Problem statement ->
In the records below, find the line that contains "X76150000Y13300000D03*" and repeat it, along with each line after it, exactly as written.

▬▬▬▬▬▬

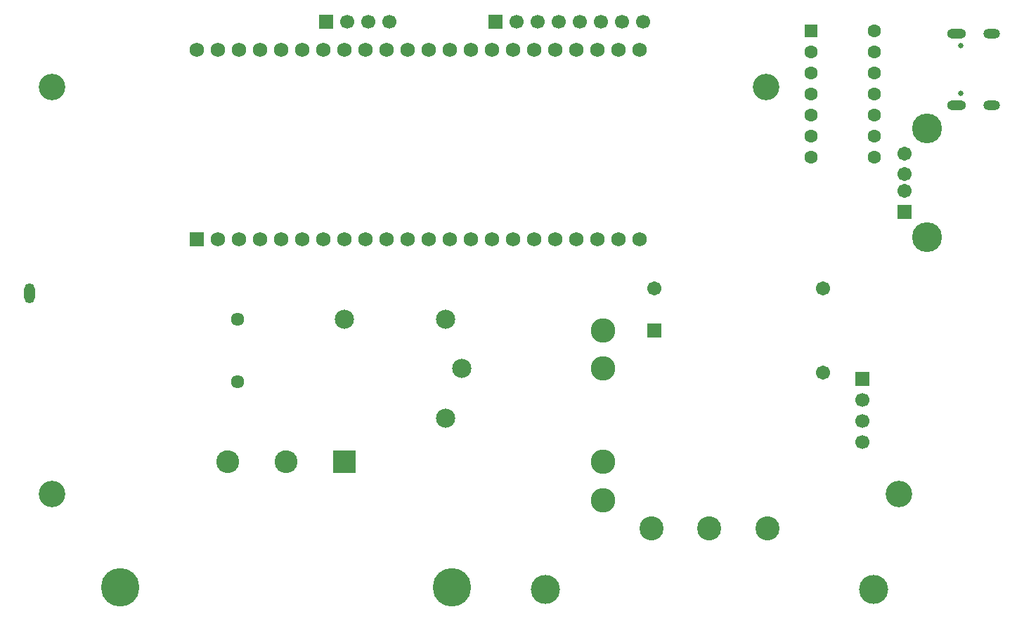
<source format=gbr>
%TF.GenerationSoftware,KiCad,Pcbnew,9.0.1*%
%TF.CreationDate,2025-10-25T19:21:56-04:00*%
%TF.ProjectId,Portal Box 5.1,506f7274-616c-4204-926f-7820352e312e,rev?*%
%TF.SameCoordinates,PX54c81a0PY7eef1e0*%
%TF.FileFunction,Soldermask,Bot*%
%TF.FilePolarity,Negative*%
%FSLAX46Y46*%
G04 Gerber Fmt 4.6, Leading zero omitted, Abs format (unit mm)*
G04 Created by KiCad (PCBNEW 9.0.1) date 2025-10-25 19:21:56*
%MOMM*%
%LPD*%
G01*
G04 APERTURE LIST*
G04 Aperture macros list*
%AMRoundRect*
0 Rectangle with rounded corners*
0 $1 Rounding radius*
0 $2 $3 $4 $5 $6 $7 $8 $9 X,Y pos of 4 corners*
0 Add a 4 corners polygon primitive as box body*
4,1,4,$2,$3,$4,$5,$6,$7,$8,$9,$2,$3,0*
0 Add four circle primitives for the rounded corners*
1,1,$1+$1,$2,$3*
1,1,$1+$1,$4,$5*
1,1,$1+$1,$6,$7*
1,1,$1+$1,$8,$9*
0 Add four rect primitives between the rounded corners*
20,1,$1+$1,$2,$3,$4,$5,0*
20,1,$1+$1,$4,$5,$6,$7,0*
20,1,$1+$1,$6,$7,$8,$9,0*
20,1,$1+$1,$8,$9,$2,$3,0*%
G04 Aperture macros list end*
%ADD10R,1.700000X1.700000*%
%ADD11C,1.700000*%
%ADD12RoundRect,0.102000X-1.275000X1.275000X-1.275000X-1.275000X1.275000X-1.275000X1.275000X1.275000X0*%
%ADD13C,2.754000*%
%ADD14C,4.620000*%
%ADD15C,2.949000*%
%ADD16RoundRect,0.102000X0.765000X-0.765000X0.765000X0.765000X-0.765000X0.765000X-0.765000X-0.765000X0*%
%ADD17C,1.734000*%
%ADD18C,3.500000*%
%ADD19C,2.904000*%
%ADD20C,3.200000*%
%ADD21C,1.612000*%
%ADD22C,0.650000*%
%ADD23O,2.304000X1.204000*%
%ADD24O,2.004000X1.204000*%
%ADD25RoundRect,0.102000X0.754000X-0.754000X0.754000X0.754000X-0.754000X0.754000X-0.754000X-0.754000X0*%
%ADD26C,1.712000*%
%ADD27C,3.600000*%
%ADD28C,2.304000*%
%ADD29RoundRect,0.102000X-0.754000X-0.754000X0.754000X-0.754000X0.754000X0.754000X-0.754000X0.754000X0*%
%ADD30RoundRect,0.250000X-0.550000X-0.550000X0.550000X-0.550000X0.550000X0.550000X-0.550000X0.550000X0*%
%ADD31C,1.600000*%
%ADD32O,1.304000X2.404000*%
G04 APERTURE END LIST*
D10*
%TO.C,J5*%
X57410000Y74475000D03*
D11*
X59950000Y74475000D03*
X62490000Y74475000D03*
X65030000Y74475000D03*
X67570000Y74475000D03*
X70110000Y74475000D03*
X72650000Y74475000D03*
X75190000Y74475000D03*
%TD*%
D12*
%TO.C,A2*%
X39150000Y21350000D03*
D13*
X25150000Y21350000D03*
X32150000Y21350000D03*
D14*
X52150000Y6250000D03*
X12150000Y6250000D03*
%TD*%
D15*
%TO.C,F1*%
X70300000Y16725000D03*
X70300000Y21350000D03*
X70300000Y32600000D03*
X70300000Y37225000D03*
%TD*%
D16*
%TO.C,U5*%
X21350000Y48190000D03*
D17*
X23890000Y48190000D03*
X26430000Y48190000D03*
X28970000Y48190000D03*
X31510000Y48190000D03*
X34050000Y48190000D03*
X36590000Y48190000D03*
X39130000Y48190000D03*
X41670000Y48190000D03*
X44210000Y48190000D03*
X46750000Y48190000D03*
X49290000Y48190000D03*
X51830000Y48190000D03*
X54370000Y48190000D03*
X56910000Y48190000D03*
X59450000Y48190000D03*
X61990000Y48190000D03*
X64530000Y48190000D03*
X67070000Y48190000D03*
X69610000Y48190000D03*
X72150000Y48190000D03*
X74690000Y48190000D03*
X21350000Y71050000D03*
X23890000Y71050000D03*
X26430000Y71050000D03*
X28970000Y71050000D03*
X31510000Y71050000D03*
X34050000Y71050000D03*
X36590000Y71050000D03*
X39130000Y71050000D03*
X41670000Y71050000D03*
X44210000Y71050000D03*
X46750000Y71050000D03*
X49290000Y71050000D03*
X51830000Y71050000D03*
X54370000Y71050000D03*
X56910000Y71050000D03*
X59450000Y71050000D03*
X61990000Y71050000D03*
X64530000Y71050000D03*
X67070000Y71050000D03*
X69610000Y71050000D03*
X72150000Y71050000D03*
X74690000Y71050000D03*
%TD*%
D18*
%TO.C,A1*%
X102900000Y6000000D03*
X63400000Y6000000D03*
D19*
X90150000Y13300000D03*
X83150000Y13300000D03*
X76150000Y13300000D03*
%TD*%
D10*
%TO.C,J6*%
X101600000Y31350000D03*
D11*
X101600000Y28810000D03*
X101600000Y26270000D03*
X101600000Y23730000D03*
%TD*%
D20*
%TO.C,H4*%
X3920000Y17460000D03*
%TD*%
D21*
%TO.C,BZ1*%
X26275000Y38600000D03*
X26275000Y31000000D03*
%TD*%
D20*
%TO.C,H3*%
X90000000Y66610000D03*
%TD*%
%TO.C,H2*%
X3920000Y66610000D03*
%TD*%
D10*
%TO.C,SW2*%
X36980000Y74450000D03*
D11*
X39520000Y74450000D03*
X42060000Y74450000D03*
X44600000Y74450000D03*
%TD*%
D22*
%TO.C,J2*%
X113432500Y65782500D03*
X113432500Y71562500D03*
D23*
X112932500Y64352500D03*
D24*
X117112500Y64352500D03*
D23*
X112932500Y72992500D03*
D24*
X117112500Y72992500D03*
%TD*%
D25*
%TO.C,J1*%
X106640000Y51550000D03*
D26*
X106640000Y54050000D03*
X106640000Y56050000D03*
X106640000Y58550000D03*
D27*
X109350000Y48480000D03*
X109350000Y61620000D03*
%TD*%
D28*
%TO.C,K1*%
X51350000Y26600000D03*
X51350000Y38600000D03*
X53350000Y32600000D03*
X39150000Y38600000D03*
%TD*%
D20*
%TO.C,H1*%
X105990000Y17460000D03*
%TD*%
D29*
%TO.C,PS1*%
X76477500Y37230000D03*
D26*
X76477500Y42310000D03*
X96797500Y32150000D03*
X96797500Y42310000D03*
%TD*%
D30*
%TO.C,J3*%
X95350000Y73400000D03*
D31*
X95350000Y70860000D03*
X95350000Y68320000D03*
X95350000Y65780000D03*
X95350000Y63240000D03*
X95350000Y60700000D03*
X95350000Y58160000D03*
X102970000Y58160000D03*
X102970000Y60700000D03*
X102970000Y63240000D03*
X102970000Y65780000D03*
X102970000Y68320000D03*
X102970000Y70860000D03*
X102970000Y73400000D03*
%TD*%
D32*
%TO.C,SW1*%
X1275000Y41700000D03*
%TD*%
M02*

</source>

▬▬▬▬▬▬

Expected answer ->
X76150000Y13300000D03*
%TD*%
D10*
%TO.C,J6*%
X101600000Y31350000D03*
D11*
X101600000Y28810000D03*
X101600000Y26270000D03*
X101600000Y23730000D03*
%TD*%
D20*
%TO.C,H4*%
X3920000Y17460000D03*
%TD*%
D21*
%TO.C,BZ1*%
X26275000Y38600000D03*
X26275000Y31000000D03*
%TD*%
D20*
%TO.C,H3*%
X90000000Y66610000D03*
%TD*%
%TO.C,H2*%
X3920000Y66610000D03*
%TD*%
D10*
%TO.C,SW2*%
X36980000Y74450000D03*
D11*
X39520000Y74450000D03*
X42060000Y74450000D03*
X44600000Y74450000D03*
%TD*%
D22*
%TO.C,J2*%
X113432500Y65782500D03*
X113432500Y71562500D03*
D23*
X112932500Y64352500D03*
D24*
X117112500Y64352500D03*
D23*
X112932500Y72992500D03*
D24*
X117112500Y72992500D03*
%TD*%
D25*
%TO.C,J1*%
X106640000Y51550000D03*
D26*
X106640000Y54050000D03*
X106640000Y56050000D03*
X106640000Y58550000D03*
D27*
X109350000Y48480000D03*
X109350000Y61620000D03*
%TD*%
D28*
%TO.C,K1*%
X51350000Y26600000D03*
X51350000Y38600000D03*
X53350000Y32600000D03*
X39150000Y38600000D03*
%TD*%
D20*
%TO.C,H1*%
X105990000Y17460000D03*
%TD*%
D29*
%TO.C,PS1*%
X76477500Y37230000D03*
D26*
X76477500Y42310000D03*
X96797500Y32150000D03*
X96797500Y42310000D03*
%TD*%
D30*
%TO.C,J3*%
X95350000Y73400000D03*
D31*
X95350000Y70860000D03*
X95350000Y68320000D03*
X95350000Y65780000D03*
X95350000Y63240000D03*
X95350000Y60700000D03*
X95350000Y58160000D03*
X102970000Y58160000D03*
X102970000Y60700000D03*
X102970000Y63240000D03*
X102970000Y65780000D03*
X102970000Y68320000D03*
X102970000Y70860000D03*
X102970000Y73400000D03*
%TD*%
D32*
%TO.C,SW1*%
X1275000Y41700000D03*
%TD*%
M02*

</source>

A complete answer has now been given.